== Work item ==
Within the entries below, find each line containing the word "written" and copy it.

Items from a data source
*** Begin section ***

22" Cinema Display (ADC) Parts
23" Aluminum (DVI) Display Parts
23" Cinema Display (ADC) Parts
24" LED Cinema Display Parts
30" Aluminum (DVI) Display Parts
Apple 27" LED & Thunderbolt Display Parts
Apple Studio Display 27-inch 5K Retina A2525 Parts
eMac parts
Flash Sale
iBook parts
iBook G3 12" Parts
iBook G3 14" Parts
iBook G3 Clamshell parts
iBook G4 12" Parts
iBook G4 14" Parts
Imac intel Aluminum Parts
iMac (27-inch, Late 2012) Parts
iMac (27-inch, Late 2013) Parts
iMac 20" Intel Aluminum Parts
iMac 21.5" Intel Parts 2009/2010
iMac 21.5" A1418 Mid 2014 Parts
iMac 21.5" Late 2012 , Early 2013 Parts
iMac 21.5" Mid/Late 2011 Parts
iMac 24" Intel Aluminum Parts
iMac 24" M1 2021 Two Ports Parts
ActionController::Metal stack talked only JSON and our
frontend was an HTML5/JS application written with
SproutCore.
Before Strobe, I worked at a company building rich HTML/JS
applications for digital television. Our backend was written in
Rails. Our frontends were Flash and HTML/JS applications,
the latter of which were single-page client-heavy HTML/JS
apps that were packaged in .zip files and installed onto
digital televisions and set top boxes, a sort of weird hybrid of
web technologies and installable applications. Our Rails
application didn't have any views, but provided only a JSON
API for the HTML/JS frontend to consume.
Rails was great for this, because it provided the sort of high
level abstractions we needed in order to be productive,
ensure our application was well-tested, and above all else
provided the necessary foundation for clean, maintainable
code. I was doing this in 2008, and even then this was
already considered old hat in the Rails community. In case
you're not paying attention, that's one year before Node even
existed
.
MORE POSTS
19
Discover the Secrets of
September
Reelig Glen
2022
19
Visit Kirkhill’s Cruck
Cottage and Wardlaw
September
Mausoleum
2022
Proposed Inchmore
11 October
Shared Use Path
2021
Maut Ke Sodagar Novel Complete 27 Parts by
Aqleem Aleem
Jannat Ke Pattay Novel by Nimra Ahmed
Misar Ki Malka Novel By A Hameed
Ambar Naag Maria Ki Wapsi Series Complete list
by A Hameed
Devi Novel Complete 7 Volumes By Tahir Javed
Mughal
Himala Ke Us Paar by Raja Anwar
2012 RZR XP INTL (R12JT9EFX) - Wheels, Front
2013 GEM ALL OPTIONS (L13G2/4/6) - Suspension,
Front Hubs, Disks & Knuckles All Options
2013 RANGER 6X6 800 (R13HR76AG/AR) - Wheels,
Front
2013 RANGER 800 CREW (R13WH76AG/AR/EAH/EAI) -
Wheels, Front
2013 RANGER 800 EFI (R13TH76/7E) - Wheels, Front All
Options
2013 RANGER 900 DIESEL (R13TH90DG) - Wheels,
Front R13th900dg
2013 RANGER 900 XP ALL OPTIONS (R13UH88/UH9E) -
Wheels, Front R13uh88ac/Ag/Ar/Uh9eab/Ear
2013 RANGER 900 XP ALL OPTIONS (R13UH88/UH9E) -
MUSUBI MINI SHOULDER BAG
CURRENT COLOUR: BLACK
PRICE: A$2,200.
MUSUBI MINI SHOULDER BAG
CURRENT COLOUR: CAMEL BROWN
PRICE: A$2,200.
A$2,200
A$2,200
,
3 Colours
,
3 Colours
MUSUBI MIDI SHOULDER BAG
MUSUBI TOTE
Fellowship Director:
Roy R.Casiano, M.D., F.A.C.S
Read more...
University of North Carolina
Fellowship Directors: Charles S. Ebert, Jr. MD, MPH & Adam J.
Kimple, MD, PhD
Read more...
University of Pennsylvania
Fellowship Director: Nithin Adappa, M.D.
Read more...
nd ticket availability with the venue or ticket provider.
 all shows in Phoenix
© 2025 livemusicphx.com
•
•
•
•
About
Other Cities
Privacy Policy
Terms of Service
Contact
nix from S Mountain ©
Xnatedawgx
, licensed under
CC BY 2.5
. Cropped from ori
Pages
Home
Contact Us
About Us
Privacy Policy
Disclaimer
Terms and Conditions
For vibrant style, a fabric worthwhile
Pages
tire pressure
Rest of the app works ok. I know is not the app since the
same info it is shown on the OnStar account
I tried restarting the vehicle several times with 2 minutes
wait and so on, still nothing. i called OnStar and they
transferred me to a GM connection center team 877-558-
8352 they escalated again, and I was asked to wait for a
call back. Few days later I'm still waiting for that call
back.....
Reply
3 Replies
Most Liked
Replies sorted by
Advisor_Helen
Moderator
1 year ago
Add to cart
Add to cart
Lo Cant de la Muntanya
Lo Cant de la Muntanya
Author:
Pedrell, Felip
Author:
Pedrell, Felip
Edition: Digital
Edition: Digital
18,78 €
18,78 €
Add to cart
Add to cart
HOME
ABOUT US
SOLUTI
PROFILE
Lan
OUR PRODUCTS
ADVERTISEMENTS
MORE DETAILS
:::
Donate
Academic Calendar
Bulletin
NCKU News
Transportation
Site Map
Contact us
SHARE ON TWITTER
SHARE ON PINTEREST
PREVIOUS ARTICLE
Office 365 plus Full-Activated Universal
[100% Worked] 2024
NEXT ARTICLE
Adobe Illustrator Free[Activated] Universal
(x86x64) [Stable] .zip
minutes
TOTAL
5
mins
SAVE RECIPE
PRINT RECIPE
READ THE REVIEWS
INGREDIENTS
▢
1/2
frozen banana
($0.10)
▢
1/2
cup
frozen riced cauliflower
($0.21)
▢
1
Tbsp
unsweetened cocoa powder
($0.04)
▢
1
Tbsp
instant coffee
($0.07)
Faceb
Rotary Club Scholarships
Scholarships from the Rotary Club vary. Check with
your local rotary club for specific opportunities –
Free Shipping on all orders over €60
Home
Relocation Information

*** End section ***

== Output for this task ==
frontend was an HTML5/JS application written with
applications for digital television. Our backend was written in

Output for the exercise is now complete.